By Noa Amouyal
Rabbi Wagner and Rabbi Goldstein at Chabad of West Houston
Danny Carson had decided that he was going to be cremated long before he passed away. But an unlikely pair of Rabbis – his nephew from Texas and a stranger from Germany – had convinced him otherwise.
“Danny Carson wasn’t overly observant of Judaism,” Rabbi Dovid Goldstein, co-director of Chabad of West Houston, said. When Goldstein and his wife, Elisa, moved to West Houston, the rabbi made it a point to have a relationship with this side of the family, despite their distance from religion. To that end, Goldstein found ways to respect their wishes but also introduce certain mitzvot into their home.
That’s why he wasn’t surprised and initially didn’t object when he got a call from his aunt saying that Carson had died and the funeral would be a perfunctory service, followed by his body being cremated.
“When my aunt told me about the cremation, I asked if this was a matter up for discussion, and she said ‘no.’ So I decided to drop it,” he said.
The Carson family would have gone through with their plans if it wasn’t for Rabbi Yitzchak Mendel Wagner, Rabbi of the Jewish Community of Krefeld, Germany, who was touring the Houston community. Over lunch, Rabbi Goldstein told him about the cremation, which Rabbi Wagner took as a call to action.
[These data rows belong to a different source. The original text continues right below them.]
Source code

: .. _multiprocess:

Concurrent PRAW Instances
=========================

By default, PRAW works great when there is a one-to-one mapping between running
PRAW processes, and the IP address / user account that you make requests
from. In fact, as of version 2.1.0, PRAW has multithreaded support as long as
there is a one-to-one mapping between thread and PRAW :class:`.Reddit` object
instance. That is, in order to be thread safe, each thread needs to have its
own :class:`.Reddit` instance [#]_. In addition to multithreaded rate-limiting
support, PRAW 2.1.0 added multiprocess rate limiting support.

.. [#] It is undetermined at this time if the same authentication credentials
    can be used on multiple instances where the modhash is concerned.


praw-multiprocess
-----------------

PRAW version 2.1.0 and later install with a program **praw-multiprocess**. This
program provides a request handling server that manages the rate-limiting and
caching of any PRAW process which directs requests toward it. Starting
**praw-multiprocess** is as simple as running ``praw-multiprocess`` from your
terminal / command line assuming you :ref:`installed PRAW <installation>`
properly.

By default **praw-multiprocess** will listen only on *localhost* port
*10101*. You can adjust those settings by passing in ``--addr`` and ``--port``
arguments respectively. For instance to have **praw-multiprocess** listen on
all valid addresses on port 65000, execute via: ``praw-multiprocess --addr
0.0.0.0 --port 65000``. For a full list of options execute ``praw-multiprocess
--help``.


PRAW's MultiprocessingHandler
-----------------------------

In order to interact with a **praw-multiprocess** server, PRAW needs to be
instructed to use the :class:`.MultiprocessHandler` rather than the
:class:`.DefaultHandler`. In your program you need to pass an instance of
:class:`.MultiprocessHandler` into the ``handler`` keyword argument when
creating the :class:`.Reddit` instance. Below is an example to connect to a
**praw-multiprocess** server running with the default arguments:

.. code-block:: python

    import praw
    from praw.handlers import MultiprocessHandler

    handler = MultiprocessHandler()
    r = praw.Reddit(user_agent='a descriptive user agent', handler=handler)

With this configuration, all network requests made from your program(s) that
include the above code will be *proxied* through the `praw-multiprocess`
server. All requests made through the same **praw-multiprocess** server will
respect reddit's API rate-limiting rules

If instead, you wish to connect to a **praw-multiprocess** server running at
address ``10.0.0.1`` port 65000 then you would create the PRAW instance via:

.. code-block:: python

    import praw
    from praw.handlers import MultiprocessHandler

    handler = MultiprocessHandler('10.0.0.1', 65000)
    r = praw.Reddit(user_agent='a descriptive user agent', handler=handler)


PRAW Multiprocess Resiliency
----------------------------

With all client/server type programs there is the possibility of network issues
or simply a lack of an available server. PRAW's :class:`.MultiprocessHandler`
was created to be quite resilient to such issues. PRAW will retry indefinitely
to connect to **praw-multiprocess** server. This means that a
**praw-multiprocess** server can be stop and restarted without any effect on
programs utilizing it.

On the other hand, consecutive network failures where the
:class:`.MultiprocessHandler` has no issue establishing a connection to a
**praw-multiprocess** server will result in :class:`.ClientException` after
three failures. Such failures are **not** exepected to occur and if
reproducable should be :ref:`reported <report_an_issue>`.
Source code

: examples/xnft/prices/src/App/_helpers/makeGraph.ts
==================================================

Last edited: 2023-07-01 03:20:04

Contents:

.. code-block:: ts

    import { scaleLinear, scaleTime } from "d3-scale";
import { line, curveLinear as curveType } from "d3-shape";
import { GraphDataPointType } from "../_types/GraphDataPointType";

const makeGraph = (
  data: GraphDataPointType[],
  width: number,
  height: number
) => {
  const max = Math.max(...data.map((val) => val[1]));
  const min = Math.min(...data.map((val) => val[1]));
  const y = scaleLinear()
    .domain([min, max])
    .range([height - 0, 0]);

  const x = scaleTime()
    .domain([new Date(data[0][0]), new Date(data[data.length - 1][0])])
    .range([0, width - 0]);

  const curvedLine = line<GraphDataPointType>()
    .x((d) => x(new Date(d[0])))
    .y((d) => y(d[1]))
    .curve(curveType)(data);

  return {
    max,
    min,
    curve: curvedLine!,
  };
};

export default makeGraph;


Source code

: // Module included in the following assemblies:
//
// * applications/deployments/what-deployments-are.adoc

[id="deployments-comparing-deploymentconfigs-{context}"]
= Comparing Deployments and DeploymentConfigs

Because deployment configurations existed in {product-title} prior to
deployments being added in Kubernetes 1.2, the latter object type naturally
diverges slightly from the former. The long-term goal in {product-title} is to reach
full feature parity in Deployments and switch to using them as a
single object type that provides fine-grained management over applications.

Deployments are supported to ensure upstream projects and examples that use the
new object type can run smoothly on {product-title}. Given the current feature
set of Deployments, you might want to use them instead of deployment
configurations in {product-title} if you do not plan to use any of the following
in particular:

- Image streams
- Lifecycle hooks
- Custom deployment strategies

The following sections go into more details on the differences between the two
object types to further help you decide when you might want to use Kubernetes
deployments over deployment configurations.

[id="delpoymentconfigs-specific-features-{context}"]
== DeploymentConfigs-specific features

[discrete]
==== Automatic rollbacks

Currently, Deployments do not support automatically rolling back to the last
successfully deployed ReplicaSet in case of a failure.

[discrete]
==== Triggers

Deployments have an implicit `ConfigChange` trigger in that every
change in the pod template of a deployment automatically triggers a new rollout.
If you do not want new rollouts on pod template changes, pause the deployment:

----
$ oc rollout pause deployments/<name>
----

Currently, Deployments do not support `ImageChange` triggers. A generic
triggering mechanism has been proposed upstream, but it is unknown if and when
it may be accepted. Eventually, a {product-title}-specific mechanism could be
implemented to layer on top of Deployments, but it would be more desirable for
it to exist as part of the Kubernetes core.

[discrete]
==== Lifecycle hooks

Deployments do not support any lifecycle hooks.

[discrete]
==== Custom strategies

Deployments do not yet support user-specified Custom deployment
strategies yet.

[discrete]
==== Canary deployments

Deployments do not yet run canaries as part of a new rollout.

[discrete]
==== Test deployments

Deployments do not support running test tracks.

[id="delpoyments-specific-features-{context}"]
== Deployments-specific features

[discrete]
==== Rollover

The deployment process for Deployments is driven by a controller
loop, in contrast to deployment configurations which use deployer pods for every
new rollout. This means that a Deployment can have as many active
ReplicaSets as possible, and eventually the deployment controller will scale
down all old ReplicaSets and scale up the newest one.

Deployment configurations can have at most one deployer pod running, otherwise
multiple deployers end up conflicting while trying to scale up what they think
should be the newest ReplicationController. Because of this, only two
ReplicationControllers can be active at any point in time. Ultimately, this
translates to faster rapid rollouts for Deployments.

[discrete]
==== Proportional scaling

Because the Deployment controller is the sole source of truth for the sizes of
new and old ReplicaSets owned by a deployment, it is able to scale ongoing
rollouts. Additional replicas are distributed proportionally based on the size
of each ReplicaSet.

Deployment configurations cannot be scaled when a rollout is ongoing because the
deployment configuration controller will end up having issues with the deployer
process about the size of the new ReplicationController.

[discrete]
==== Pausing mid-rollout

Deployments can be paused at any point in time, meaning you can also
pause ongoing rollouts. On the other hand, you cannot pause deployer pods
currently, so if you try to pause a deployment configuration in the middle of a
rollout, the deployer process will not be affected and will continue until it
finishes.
“But when I overheard this conversation, the leaf landed. I realized that there was no reason for my visit to Texas other than to stop this cremation.
The argument that drove the point home was a key component in Wagner’s lecture about what Nazis did to the bodies of dead Jews. “They burned us. Just like the terrorist did on Oct. 7. We can’t allow our fellow Jews to inflict the same brutality our enemies did to us.”
It was that argument that Goldstein believes may have swayed his aunt to change her mind. “I texted my aunt and said I’m sitting next to a German rabbi who is an expert on Kristallnacht and the Holocaust. He is devastated every day that Jews were cremated in the ovens. He is pleading with you to not do what the Nazis did,” Goldstein recalled.
“That morning, she texted me saying she’ll ask the funeral director to delay the cremation and that I should try to make arrangements for a Jewish burial if I could help get the community to assist with the cost.”
It took a few hours, but Goldstein was able to secure a proper Jewish burial through the generosity of the Jewish Family Services of Houston.
“In all honesty, if Rabbi Wagner didn’t nudge me, I would have let the matter go. I’ve stopped cremations before, of course, but I didn’t want to fight with my own family,”. “At the end of the funeral, my aunt came up to me and said she was so happy we did this for him. She didn’t have the money. She revealed that when I first messaged her, she was upset and talking about the Holocaust touched a nerve. But she took the time to process what I told her and realized it was the right thing to do.”
“Ultimately, this is what the Lubavitcher Rebbe empowered the shluchim to do. We’re here to serve every Jew”.